- REQUEST 1 -
In the music blog post below, rewrite the paragraph beginning "Specifically, I was sitting at a train station" more briefly, keeping its main facts.

BEGIN EXTRACTED TEXT

This Is Pop! #13

Been meaning to post these tunes for a while, and recently I was given an excuse to do so.

On my birthday weekend, Hel had lovingly compiled a playlist of songs that she knew I loved, or which reminded her of me, or more specifically, reminded her of me making an arse of myself to.

Sometime after we were done with trying to explaining to our puzzled friends quite why we both love Bardo’s One Step Further, a tune by today’s popster popped up, and I was suitably impressed that she had remembered how much I like this artiste.

I first heard about her (the artiste, not Hel) via those age-old pages of the NME, back in the days before it went tabloid, and then free-hand out, and then digital only.

Specifically, I was sitting at a train station, reading said music paper, on my way up from Cardiff to visit some friends who lived in the sleepy but cheesy outpost that was Caerphilly.

And there, amongst all the emo-centric rhetoric was an article about a Norwegian singer who has released this incredible – they said (they were right) – album called Anniemal.

END EXTRACTED TEXT
BEGIN INPUT RECORDS

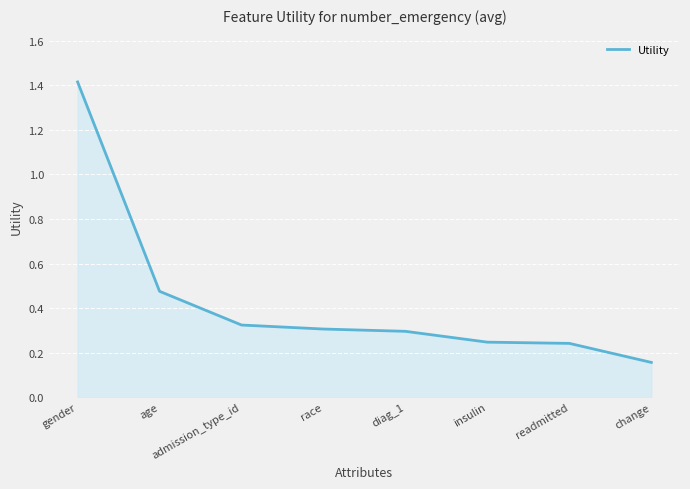

Is it true that the value at diag_1 is 0.3?

True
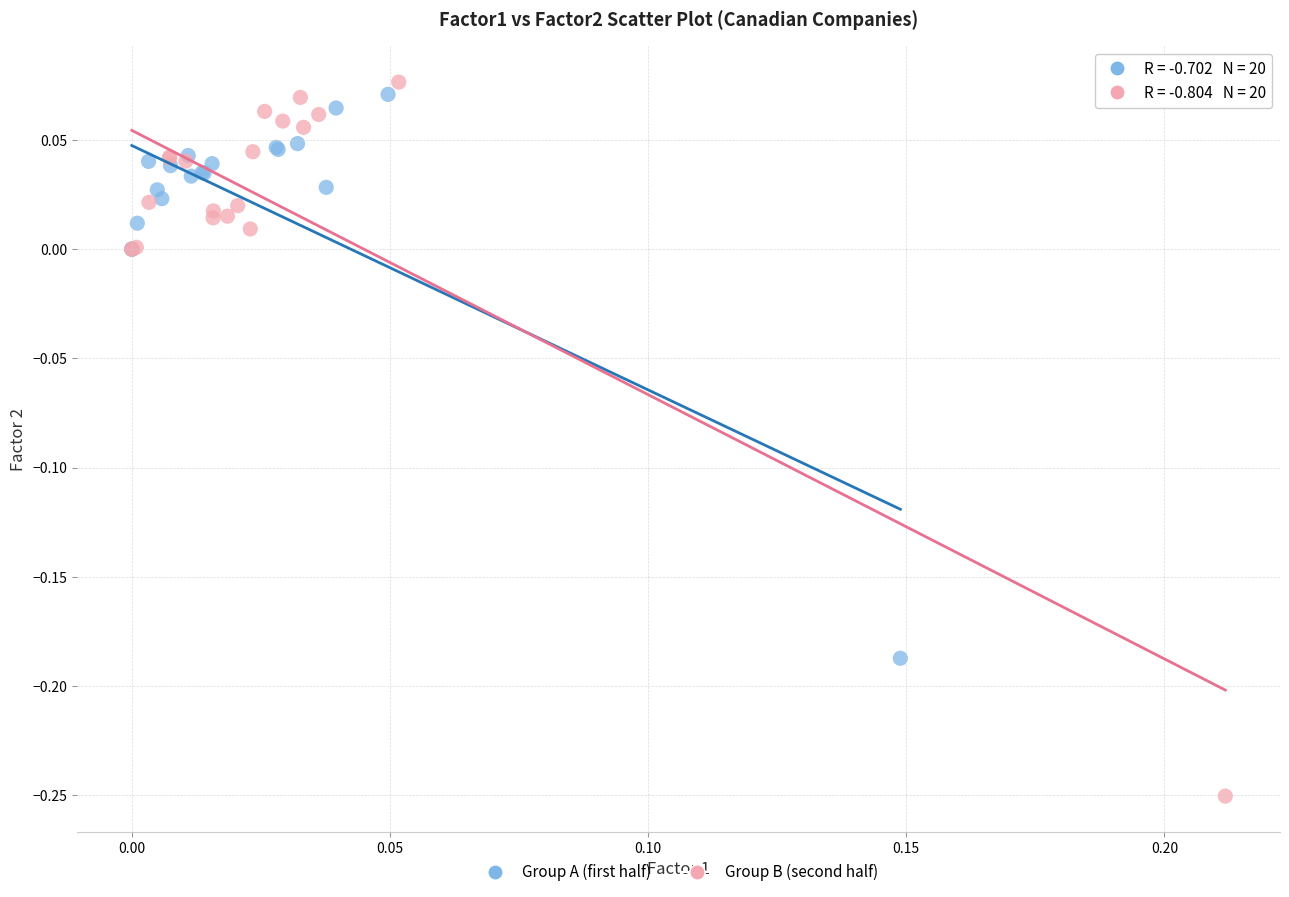

Which series contains the highest Y value?

Group B (second half)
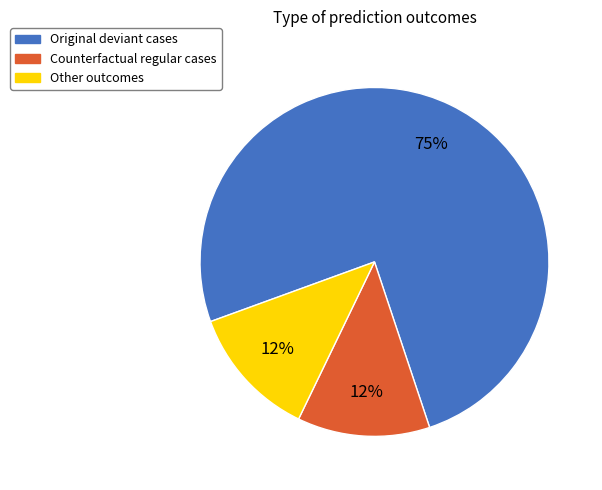

Approximately how many times larger is the value at Counterfactual compared to Other?

1.0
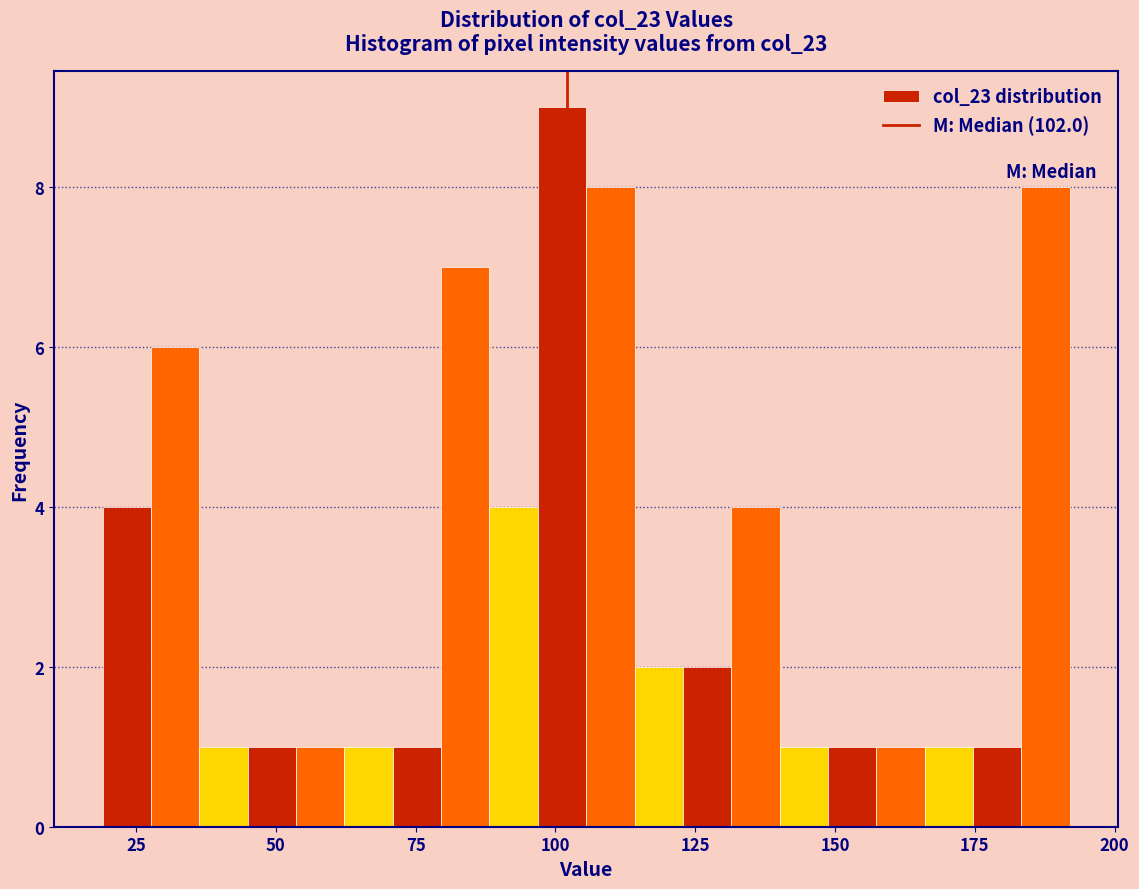

Around what value on the x-axis is the tallest bar? Give the approximate position of its centre, as read against the axis.

100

END INPUT RECORDS

- REQUEST 2 -
Convert the chart listing above into a JSON list of strings with one string per line. Skip blank lines and leave out the pictures.

- WRITTEN ANSWER 1 -
I was at a train station, reading the music paper, traveling from Cardiff to visit friends in the sleepy but cheesy outpost of Caerphilly.

- WRITTEN ANSWER 2 -
[
  "Is it true that the value at diag_1 is 0.3?",
  "True",
  "Which series contains the highest Y value?",
  "Group B (second half)",
  "Approximately how many times larger is the value at Counterfactual compared to Other?",
  "1.0",
  "Around what value on the x-axis is the tallest bar? Give the approximate position of its centre, as read against the axis.",
  "100"
]